Introducing uncertainty to the challenges will fundamentally change the rules of image-based CAPTCHA systems. This new approach temporarily excludes some images from a challenge's results, assigning them a neutral role. However, future challenges might include these images. So, successful responses might differ between challenges even though the challenges use the same images, thereby eliminating the threat of heuristic attacks. To further reduce the chance of robots accidently passing a challenge, this approach analyzes the decisions made on neutral images. If the outcome would have been different had the challenge results included the neutral images, those images are added to a "trap" database and included in future challenges. In experiments, this approach almost always defeated powerful robots (for example, robots using heuristic learning or a search engine), but humans could still easily pass the challenges.

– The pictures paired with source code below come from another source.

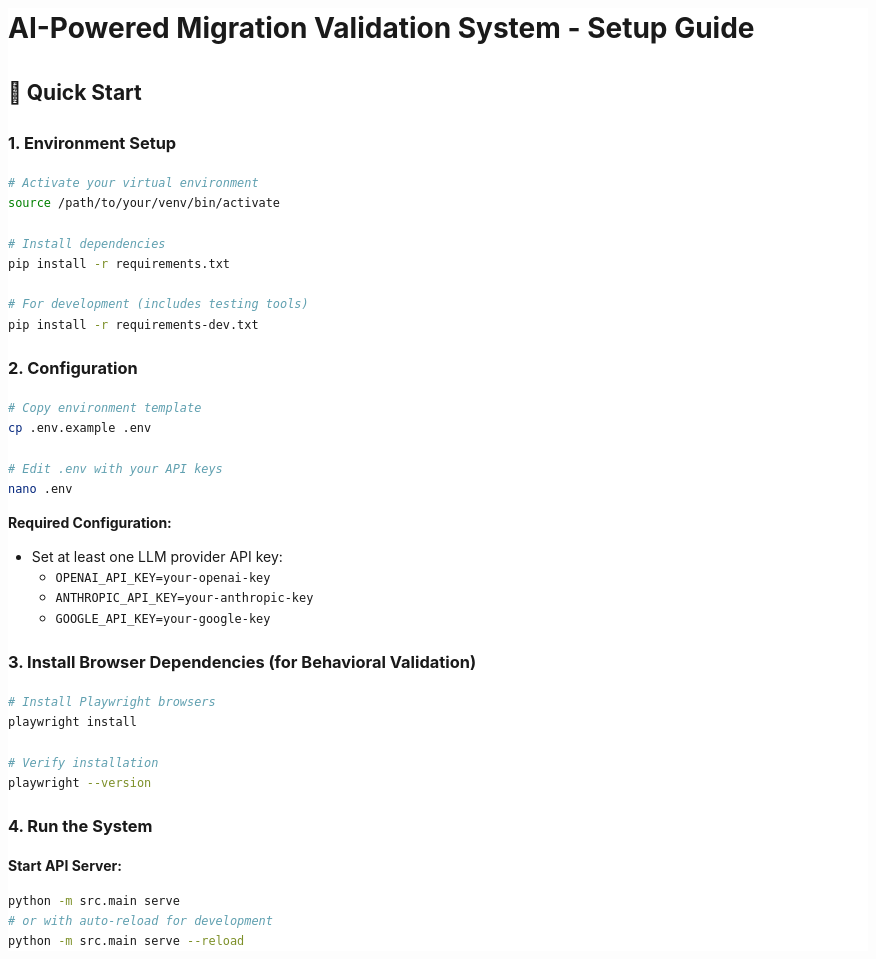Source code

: # AI-Powered Migration Validation System - Setup Guide

## 🚀 Quick Start

### 1. Environment Setup

```bash
# Activate your virtual environment
source /path/to/your/venv/bin/activate

# Install dependencies
pip install -r requirements.txt

# For development (includes testing tools)
pip install -r requirements-dev.txt
```

### 2. Configuration

```bash
# Copy environment template
cp .env.example .env

# Edit .env with your API keys
nano .env
```

**Required Configuration:**
- Set at least one LLM provider API key:
  - `OPENAI_API_KEY=your-openai-key`
  - `ANTHROPIC_API_KEY=your-anthropic-key` 
  - `GOOGLE_API_KEY=your-google-key`

### 3. Install Browser Dependencies (for Behavioral Validation)

```bash
# Install Playwright browsers
playwright install

# Verify installation
playwright --version
```

### 4. Run the System

**Start API Server:**
```bash
python -m src.main serve
# or with auto-reload for development
python -m src.main serve --reload
```
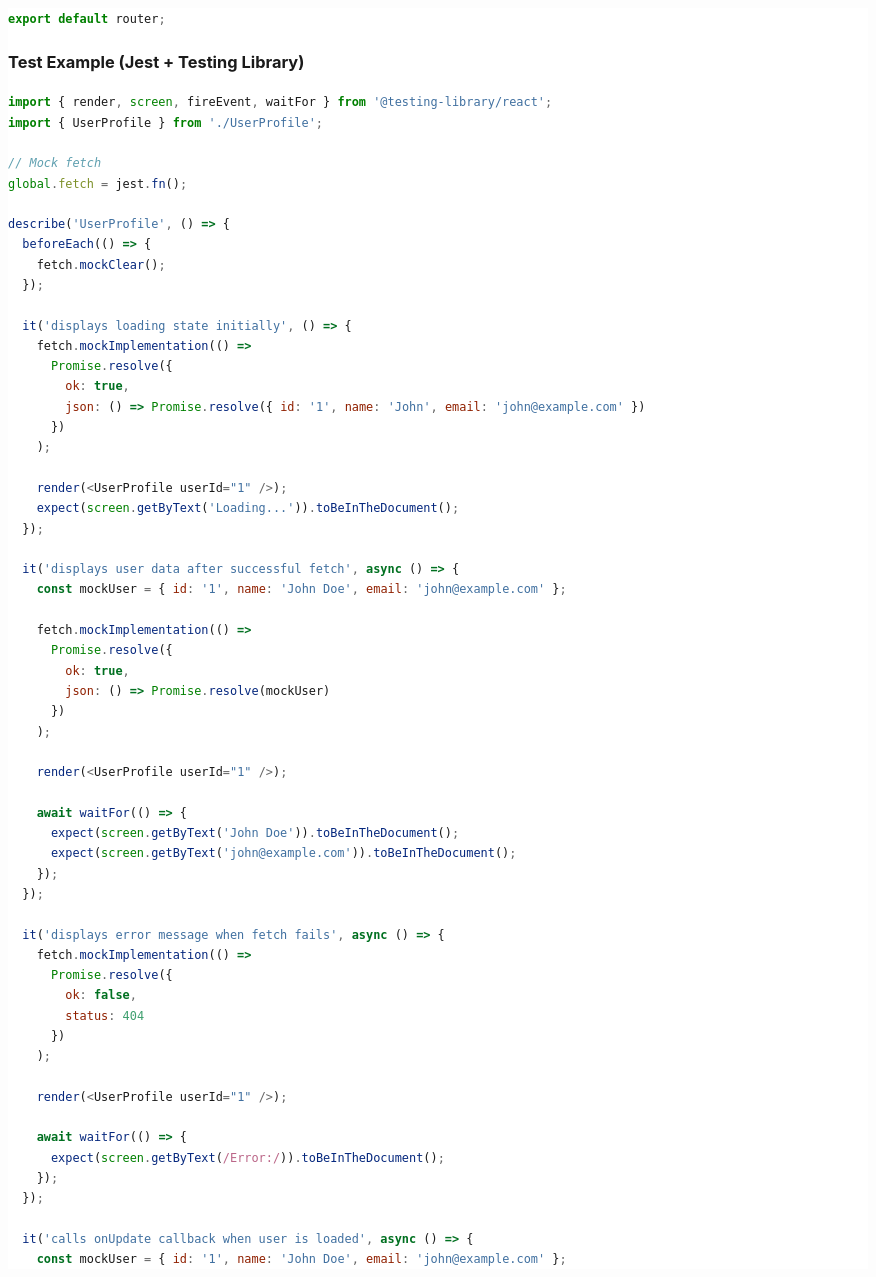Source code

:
 ```javascript
export default router;
```

### Test Example (Jest + Testing Library)
```javascript
import { render, screen, fireEvent, waitFor } from '@testing-library/react';
import { UserProfile } from './UserProfile';

// Mock fetch
global.fetch = jest.fn();

describe('UserProfile', () => {
  beforeEach(() => {
    fetch.mockClear();
  });

  it('displays loading state initially', () => {
    fetch.mockImplementation(() => 
      Promise.resolve({
        ok: true,
        json: () => Promise.resolve({ id: '1', name: 'John', email: 'john@example.com' })
      })
    );

    render(<UserProfile userId="1" />);
    expect(screen.getByText('Loading...')).toBeInTheDocument();
  });

  it('displays user data after successful fetch', async () => {
    const mockUser = { id: '1', name: 'John Doe', email: 'john@example.com' };
    
    fetch.mockImplementation(() => 
      Promise.resolve({
        ok: true,
        json: () => Promise.resolve(mockUser)
      })
    );

    render(<UserProfile userId="1" />);
    
    await waitFor(() => {
      expect(screen.getByText('John Doe')).toBeInTheDocument();
      expect(screen.getByText('john@example.com')).toBeInTheDocument();
    });
  });

  it('displays error message when fetch fails', async () => {
    fetch.mockImplementation(() => 
      Promise.resolve({
        ok: false,
        status: 404
      })
    );

    render(<UserProfile userId="1" />);
    
    await waitFor(() => {
      expect(screen.getByText(/Error:/)).toBeInTheDocument();
    });
  });

  it('calls onUpdate callback when user is loaded', async () => {
    const mockUser = { id: '1', name: 'John Doe', email: 'john@example.com' };
```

This "new breed" of CAPTCHA technique can be effectively used in other tasks than defeating bots assisted by powerful search engines and heuristic algorithms. It is useful as image annotation tools as well as providing secure and user-friendly (e.g., easy to remember but likely difficult to be penetrated) authentication mechanism.
Sungdeok (Steve) Cha got Ph.D. in Information and Computer Science at University of California, Irvine, USA in 1991. After working in industry, at the Hughes Aircraft Company and the Aerospace Corporation and, he joined the Computer Science Department of KAIST (Korea Advanced Institute of Science and Technology) from 1994 through 2008. He is currently a professor at the Korea University, serves as an editorial board member of the Journal of Systems and Software, and recently served as co-editor-in-chief of the Software Engineering Handbook to be published by Springer in 2019.